Au pied de la Giralda se trouve le patio de los Naranjos, vaste cour plantée d’orangers plusieurs fois séculaires, et au milieu de laquelle on voit encore une fontaine arabe contemporaine de l’ancienne mosquée sur l’emplacement de laquelle a été élevée la cathédrale. Le patio de los Naranjos est entouré de constructions arabes dont quelques parties ont été modifiées à l’époque de la Renaissance ; les portes sont encore ornées d’énormes aldabones (heurtoirs) de bronze qui datent au moins du treizième siècle. Non loin de là est la Lonja (Bourse), bâtiment assez majestueux fréquenté autrefois par les marchands de Séville, et qu’Andrea Navagero appelle il piu bel ridotto di Siviglia.

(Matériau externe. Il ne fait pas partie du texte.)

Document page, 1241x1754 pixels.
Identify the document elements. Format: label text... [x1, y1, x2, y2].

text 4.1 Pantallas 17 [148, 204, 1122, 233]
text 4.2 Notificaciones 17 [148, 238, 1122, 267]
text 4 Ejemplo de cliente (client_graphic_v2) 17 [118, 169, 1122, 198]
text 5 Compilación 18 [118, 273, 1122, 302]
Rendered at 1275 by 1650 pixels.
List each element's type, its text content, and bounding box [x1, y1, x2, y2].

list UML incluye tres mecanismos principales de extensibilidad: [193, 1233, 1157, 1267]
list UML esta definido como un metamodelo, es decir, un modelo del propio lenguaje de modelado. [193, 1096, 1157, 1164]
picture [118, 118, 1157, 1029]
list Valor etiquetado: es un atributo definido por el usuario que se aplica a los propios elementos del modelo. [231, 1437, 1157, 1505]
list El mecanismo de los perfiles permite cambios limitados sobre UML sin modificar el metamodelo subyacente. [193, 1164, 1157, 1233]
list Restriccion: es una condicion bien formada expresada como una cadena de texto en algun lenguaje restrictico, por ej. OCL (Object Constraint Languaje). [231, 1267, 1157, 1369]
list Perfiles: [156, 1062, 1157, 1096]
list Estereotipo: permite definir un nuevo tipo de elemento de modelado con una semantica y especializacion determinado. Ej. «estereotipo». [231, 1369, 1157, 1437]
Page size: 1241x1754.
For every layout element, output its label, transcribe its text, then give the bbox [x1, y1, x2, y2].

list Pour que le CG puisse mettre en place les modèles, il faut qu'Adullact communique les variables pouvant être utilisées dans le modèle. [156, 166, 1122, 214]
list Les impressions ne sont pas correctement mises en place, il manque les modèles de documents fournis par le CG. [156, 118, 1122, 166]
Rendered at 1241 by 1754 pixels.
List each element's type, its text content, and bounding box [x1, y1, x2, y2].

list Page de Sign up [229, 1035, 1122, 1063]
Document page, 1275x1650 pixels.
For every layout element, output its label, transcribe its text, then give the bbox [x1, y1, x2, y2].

La cathédrale est entourée de quelques marches qu’on appelle las gradas, et sur lesquelles on a placé des colonnes de marbre provenant de l’ancienne Hispalis. On pénètre dans l’édifice par plusieurs portes, parmi lesquelles il faut citer la puerta del Perdon, ou du Pardon, qui a conservé ses chapas ou plaques de bronze du temps des Arabes ; la puerto del Lagarto, ou du Lézard, ainsi appelée à cause d’un crocodile de bois suspendu au-dessus de l’entrée, et qui remplace celui qui fut envoyé à Alonzo el Sabio par le soudan d’Égypte quand il lui demanda la main de sa fille, l’infante Doña Berenguela.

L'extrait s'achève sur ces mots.